Olivier De Schutter

Olivier De Schutter

Olivier De Schutter (born 20 July 1968) is a Belgian legal scholar specialising in economic and social rights. He served as the United Nations Special Rapporteur on the right to food from 2008 to 2014.[1] He is a Professor of international human rights law, European Union law and legal theory at the Université catholique de Louvain in Belgium, as well as at the College of Europe. He is also a visiting professor at Columbia University. Additionally, he was a visiting scholar (2010–2012) at American University Washington College of Law's Academy on Human Rights and Humanitarian Law.

Background

The son of a diplomat, his primary and high school education took place in Bombay (now Mumbai), India; Jeddah, Saudi Arabia; and Kigali, Rwanda. He studied law at the Université catholique de Louvain, Panthéon-Assas University and Harvard University, before obtaining a Ph.D. from Louvain-la-Neuve. His doctoral thesis was published in French as Fonction de juger et droits fondamentaux. Transformation du contrôle juridictionnel dans les ordres juridiques américain et européens, Bruxelles, Bruylant, 1999, 1164 pp. His subsequent publications are in the areas of governance and human rights, with a particular focus on the issue of globalization and human rights and economic and social rights more generally, and on the protection of fundamental rights in the European Union. Among his books on human rights are International Human Rights Law. Cases, Materials, Commentary, published by Cambridge University Press in 2010. In his work, he seeks to link the human rights principles of participation, accountability, and non-discrimination, with the idea of learning-based public policies, that are permanently tested and revised in the light of their impact on the poorest and most vulnerable. His current work focuses on transition towards sustainable societies, in which he mobilizes various disciplines including economics, social psychology, political science, and feminist theory.

Since the mid-1990s, Olivier De Schutter has been involved in various capacities in the debates on improving governance in the EU, and on fundamental rights in the EU. In 1995-1997, he co-organized a seminar on reforming governance in the EU with the Forward Studies Unit of the European Commission, a seminar that later, following the fall of the Santer Commission, was influential in shaping the White Paper on Governance published in July 2001 by the European Commission. Between 2002 and 2007, he coordinated the EU Network of Independent Experts on Fundamental Rights, a high-level group of experts established at the request of the European Parliament to provide recommendations to the EU institutions on the implementation of the EU Charter of Fundamental Rights and to report on the situation of fundamental rights in the EU. In 2013, he was appointed a member of the EU's Fundamental Rights Agency's Scientific Committee.

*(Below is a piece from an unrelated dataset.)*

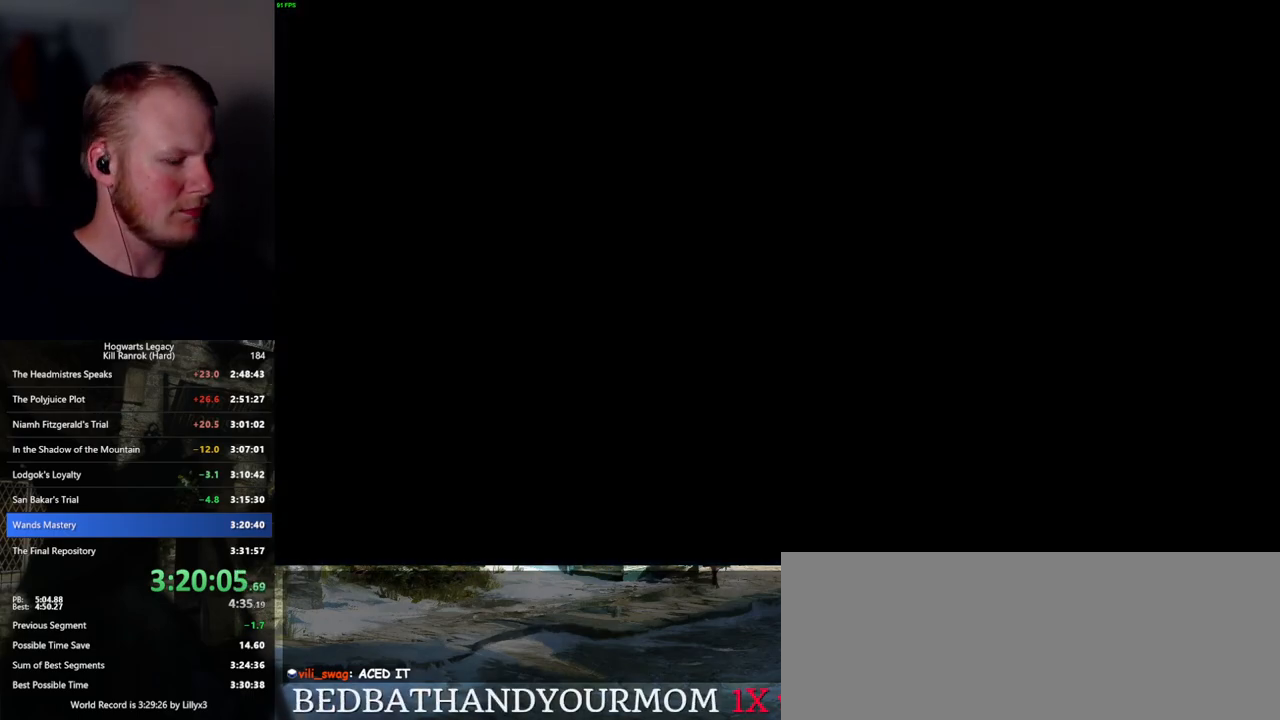
{"keys": [], "mouse": [], "events": []}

Work as Special Rapporteur

As the United Nations Special Rapporteur on the right to food, De Schutter presents reports to the UN Human Rights Council and to the UN General Assembly on various aspects of the right to food. He also conducts official visits that lead to reports being prepared to the attention of the governments concerned and to the international community: such missions took place, inter alia, in Benin, Brazil, Cameroon, China, Guatemala, Madagascar, Mexico, Nicaragua, South Africa and Syria. He works mainly in developing countries, but has also taken an interest in advanced economies such as Canada, conducting an 11 day formal investigation in Canada during 2012. As Special Rapporteur he has released official reports on agroecology, nutrition, contract farming, fisheries, gender and other key issues tied to securing the right to food, and throughout has advocated the need for smallholder farmers to be at the centre of food security strategies and urged countries to reinvest in their agricultural sectors rather than rely on imports from volatile world markets. He has also been critical of large-scale land acquisitions and biofuel production in food insecure countries. De Schutter is featured in Marie-Monique Robins 2012 documentary Crops of the Future, where his encouraging study of agro-ecology and the solutions to our planet's food crisis is presented.[2][3]

International Federation for Human Rights

Before being appointed the UN Special Rapporteur on the right to food, De Schutter was the General Secretary of the International Federation for Human Rights, and international human rights non-governmental organisation based in Paris focused on the issue of globalization and human rights (2004–2008).

Distinctions

In 2013, Olivier De Schutter was awarded the prestigious Francqui Prize, in recognition of his contributions to the theory of governance, EU law, and international and European human rights law. The Prize was awarded by an international jury chaired by Harvard Professor E. Maskin, Nobel Laureate in Economics.

Filmography

Family life

Olivier De Schutter is married to Anne Carlier, with whom he has three children.